E alla fine il grande giorno, dopo settimane e mesi di dibattiti, è arrivato. Da ieri, infatti, è possibile richiedere, attraverso uno dei canali previsti dalla normativa, il Reddito di cittadinanza, la nuova misura di politica attiva del lavoro e di contrasto alla povertà, alla disuguaglianza e all’esclusione sociale proposta e promessa dai cinque stelle durante la campagna elettorale di un anno fa.
L’iniziativa di sostegno economico a integrazione dei redditi familiari più deboli è stata poi, seppure con qualche distinguo leghista, fatta propria dal Governo giallo-verde e ora sta, almeno per i suoi sostenitori, diventando realtà. Il debutto, peraltro, è stato meno complicato di quanto immaginato dai più pessimisti. Si sono manifestati, è vero, alcuni problemi informatici alle piattaforme tecnologiche, ma non si sono materializzate le temute file davanti agli sportelli dei Caf e delle Poste.
È bene ricordare, in occasione del lancio della misura, anche gli stringenti requisiti che devono essere posseduti per potervi accedere. Dal punto di vista meramente economico, ad esempio, il nucleo familiare richiedente il reddito di cittadinanza deve essere in possesso di un valore Isee inferiore a 9.360 euro, un valore del patrimonio immobiliare, diverso dalla casa di abitazione, non superiore a 30.000 euro, un valore del patrimonio mobiliare non superiore a 6.000 euro per i single, incrementato in base al numero dei componenti della famiglia (fino a 10.000 euro), alla presenza di più figli (1.000 euro in più per ogni figlio oltre il secondo) o di componenti con disabilità (5.000 euro in più per ogni componente con disabilità) e un valore del reddito familiare inferiore a 6.000 euro annui, moltiplicato per il corrispondente parametro della scala di equivalenza.

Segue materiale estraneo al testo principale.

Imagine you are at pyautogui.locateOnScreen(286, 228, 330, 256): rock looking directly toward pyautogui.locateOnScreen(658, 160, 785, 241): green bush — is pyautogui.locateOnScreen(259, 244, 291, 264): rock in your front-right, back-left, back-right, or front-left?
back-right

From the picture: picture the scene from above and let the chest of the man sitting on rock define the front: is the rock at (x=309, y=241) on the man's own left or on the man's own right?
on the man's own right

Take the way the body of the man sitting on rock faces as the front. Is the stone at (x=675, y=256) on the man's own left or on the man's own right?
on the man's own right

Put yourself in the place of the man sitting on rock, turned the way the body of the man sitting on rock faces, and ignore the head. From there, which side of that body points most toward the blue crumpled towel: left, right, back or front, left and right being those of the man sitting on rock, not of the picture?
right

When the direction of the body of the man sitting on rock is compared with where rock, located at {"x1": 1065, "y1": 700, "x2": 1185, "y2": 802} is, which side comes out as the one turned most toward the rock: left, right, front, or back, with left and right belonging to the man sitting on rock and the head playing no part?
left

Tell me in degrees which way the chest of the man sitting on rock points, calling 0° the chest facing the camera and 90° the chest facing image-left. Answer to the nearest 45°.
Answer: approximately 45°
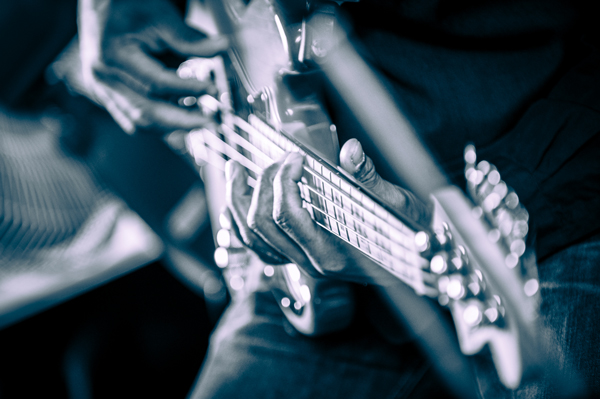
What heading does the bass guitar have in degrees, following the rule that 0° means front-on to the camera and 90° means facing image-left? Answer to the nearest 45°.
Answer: approximately 45°

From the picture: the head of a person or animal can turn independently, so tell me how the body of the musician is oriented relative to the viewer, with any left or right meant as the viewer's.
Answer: facing the viewer and to the left of the viewer
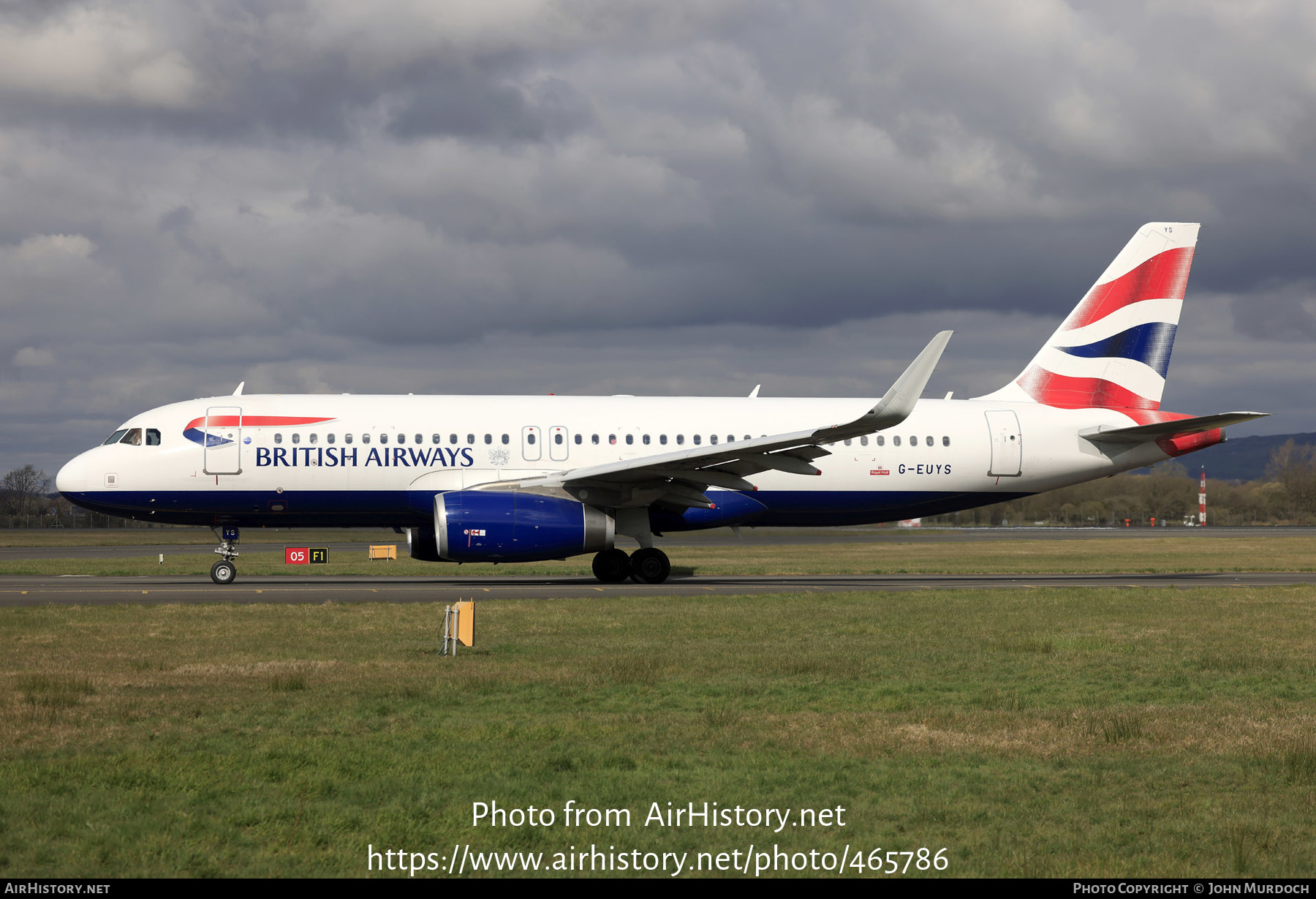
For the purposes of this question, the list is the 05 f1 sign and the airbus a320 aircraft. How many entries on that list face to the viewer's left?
1

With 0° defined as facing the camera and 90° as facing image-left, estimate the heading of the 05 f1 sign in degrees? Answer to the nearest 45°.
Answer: approximately 0°

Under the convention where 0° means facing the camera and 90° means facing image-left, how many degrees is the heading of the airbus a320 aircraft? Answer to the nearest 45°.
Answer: approximately 90°

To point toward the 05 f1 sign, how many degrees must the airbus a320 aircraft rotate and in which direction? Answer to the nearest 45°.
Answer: approximately 45° to its right

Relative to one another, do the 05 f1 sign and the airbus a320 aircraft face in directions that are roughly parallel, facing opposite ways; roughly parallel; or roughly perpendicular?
roughly perpendicular
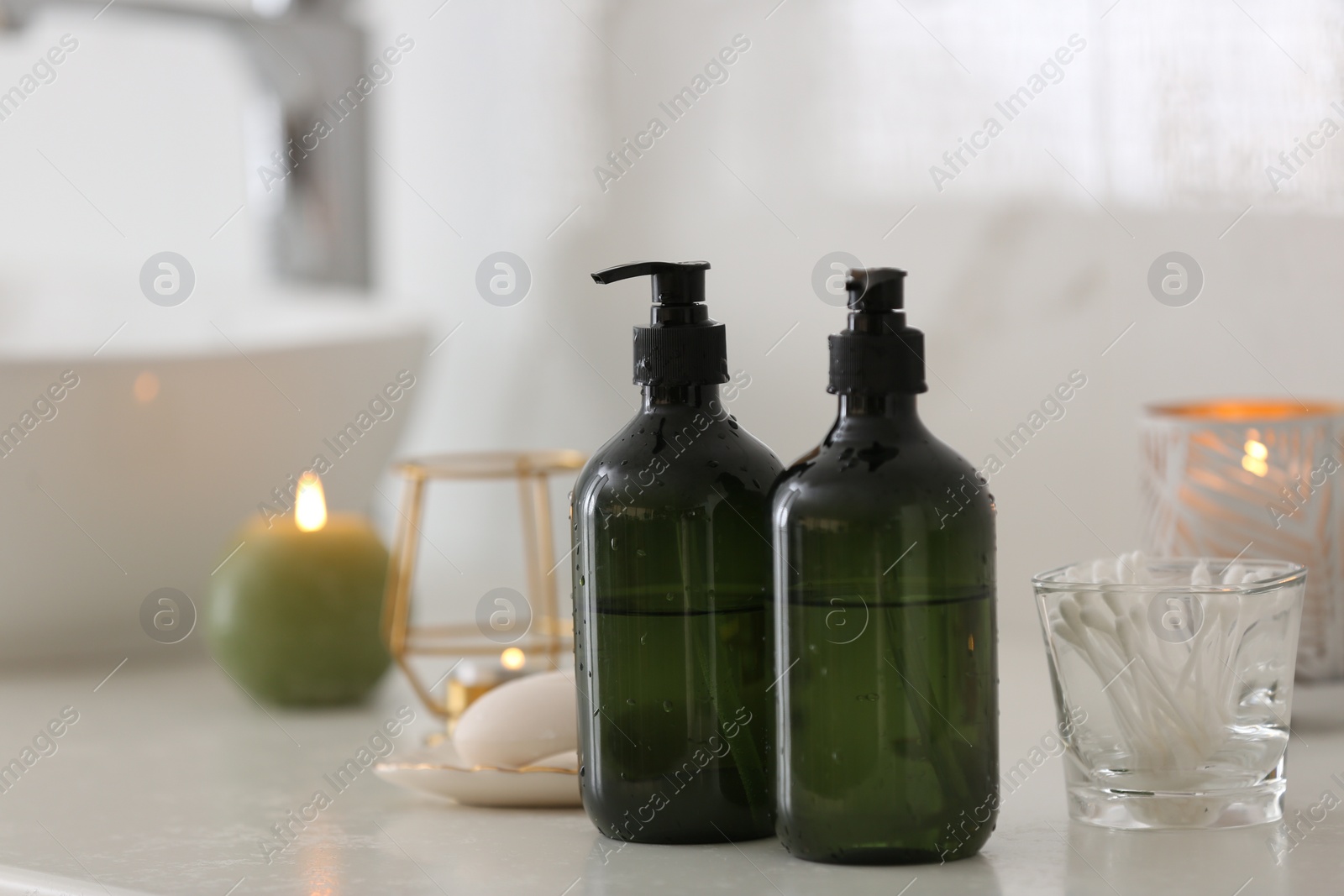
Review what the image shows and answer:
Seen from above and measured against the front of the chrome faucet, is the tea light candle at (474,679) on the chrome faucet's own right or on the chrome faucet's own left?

Questa soglia reddituale è, quindi, aumentata a 7.560 euro ai fini dell’accesso alla Pensione di cittadinanza, mentre se il nucleo familiare risiede in un’abitazione in affitto è elevata a 9.360 euro.
Se, quindi, da una parte la misura sta, nonostante i dubbi e le perplessità di molti, iniziando a prendere forma, molto sembra ancora da fare per tutto quanto attiene la capacità del sistema dei servizi per il lavoro, specialmente nella sua componente pubblica, di accompagnare i beneficiari del reddito verso l’inserimento/reinserimento nel mercato del lavoro. In questa prospettiva si era immaginato di immettere nei tanto bistrattati Centri per l’impiego 6.000 nuovi consulenti facendo avvicinare, pur rimanendo sempre a distanza siderale, l’organico di queste strutture a quelle tedesche o francesi.
Su queste risorse si è sviluppato un furioso scontro di competenze tra Stato e Regioni che rivendicano il diritto ad assumere i “navigator” al posto dell’agenzia nazionale controllata dal ministero del Lavoro. Solo marginale, in questo contesto, lo spazio, ovviamente, per una seria riflessione sul ruolo e le professionalità necessarie per far operare bene questa “nuova” figura.
Si rischia, insomma, di essere di fronte all’ennesima mancata occasione dell’autoproclamatosi Governo del cambiamento.